Given a string text, you want to use the characters of text to form as many instances of the word "balloon" as possible. You can use each character in text at most once. Return the maximum number of instances that can be formed.

Inputtext = "loonbalxballpoon"

Output2

The letters allow exactly two copies of "balloon"; both 'l' and 'o' are needed twice per word.

text (letters only)

def max_number_of_balloons(text):
    counts = {}
    for ch in text:
        counts[ch] = counts.get(ch, 0) + 1
    need = {"b": 1, "a": 1, "l": 2, "o": 2, "n": 1}
    best = float("inf")
    for ch, k in need.items():
        best = min(best, counts.get(ch, 0) // k)
    return best

function maxNumberOfBalloons(text) {
  const counts = {};
  for (const ch of text) counts[ch] = (counts[ch] || 0) + 1;
  const need = { b: 1, a: 1, l: 2, o: 2, n: 1 };
  let best = Infinity;
  for (const ch in need) {
    best = Math.min(best, Math.floor((counts[ch] || 0) / need[ch]));
  }
  return best;
}

class Solution {
    public int maxNumberOfBalloons(String text) {
        int[] counts = new int[26];
        for (char ch : text.toCharArray()) counts[ch - 'a']++;
        int best = Integer.MAX_VALUE;
        best = Math.min(best, counts['b' - 'a']);
        best = Math.min(best, counts['a' - 'a']);
        best = Math.min(best, counts['l' - 'a'] / 2);
        best = Math.min(best, counts['o' - 'a'] / 2);
        best = Math.min(best, counts['n' - 'a']);
        return best;
    }
}

int maxNumberOfBalloons(string text) {
    int counts[26] = {0};
    for (char ch : text) counts[ch - 'a']++;
    int best = INT_MAX;
    best = min(best, counts['b' - 'a']);
    best = min(best, counts['a' - 'a']);
    best = min(best, counts['l' - 'a'] / 2);
    best = min(best, counts['o' - 'a'] / 2);
    best = min(best, counts['n' - 'a']);
    return best;
}

Explanation

To spell "balloon" you need specific letters in specific amounts: one each of b, a, n, but two of l and two of o. The number of full words you can build is capped by whichever required letter runs out first.

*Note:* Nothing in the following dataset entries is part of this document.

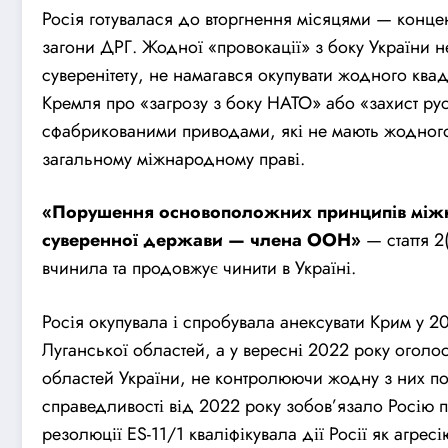
Росія готувалася до вторгнення місяцями — концен
загони ДРГ. Жодної «провокації» з боку України не
суверенітету, не намагався окупувати жодного квад
Кремля про «загрозу з боку НАТО» або «захист р
сфабрикованими приводами, які не мають жодного 
загальному міжнародному праві.
«Порушення основоположних принципів міжн
суверенної держави — члена ООН»
— стаття 2
вчинила та продовжує чинити в Україні.
Росія окупувала і спробувала анексувати Крим у 2
Луганської областей, а у вересні 2022 року оголо
областей України, не контролюючи жодну з них 
справедливості від 2022 року зобов’язало Росію 
резолюції ES-11/1 кваліфікувала дії Росії як агресі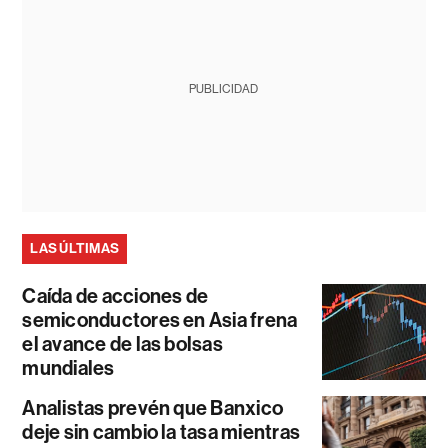
PUBLICIDAD
LAS ÚLTIMAS
Caída de acciones de
semiconductores en Asia frena
el avance de las bolsas
mundiales
Analistas prevén que Banxico
deje sin cambio la tasa mientras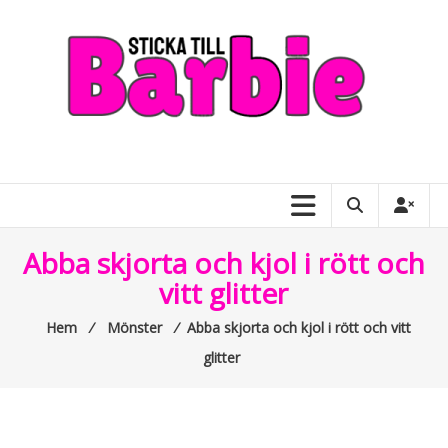
Skip
to
content
Sticka
till
Barbie
–
Abba skjorta och kjol i rött och
allt
vitt glitter
om
Hem
⁄
Mönster
⁄
Abba skjorta och kjol i rött och vitt
Barbiedockor
glitter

So we count how often each letter appears in the text, then for each needed letter compute how many words it alone could support: have // need. For l and o we divide by 2 because each word eats two of them.

The answer is the minimum of those per-letter limits — the scarcest letter is the bottleneck. We take min across b, a, l/2, o/2, n.

Example: text = "loonbalxballpoon". Counts give b:2, a:2, l:4, o:4, n:2. Per-letter limits are 2, 2, 4÷2=2, 4÷2=2, 2 — all 2, so we can make 2 copies of "balloon".

Integer division naturally throws away leftovers (an odd extra l can't help), and any letter not in the text counts as 0, immediately capping the answer at 0.

Time: O(n) Space: O(1)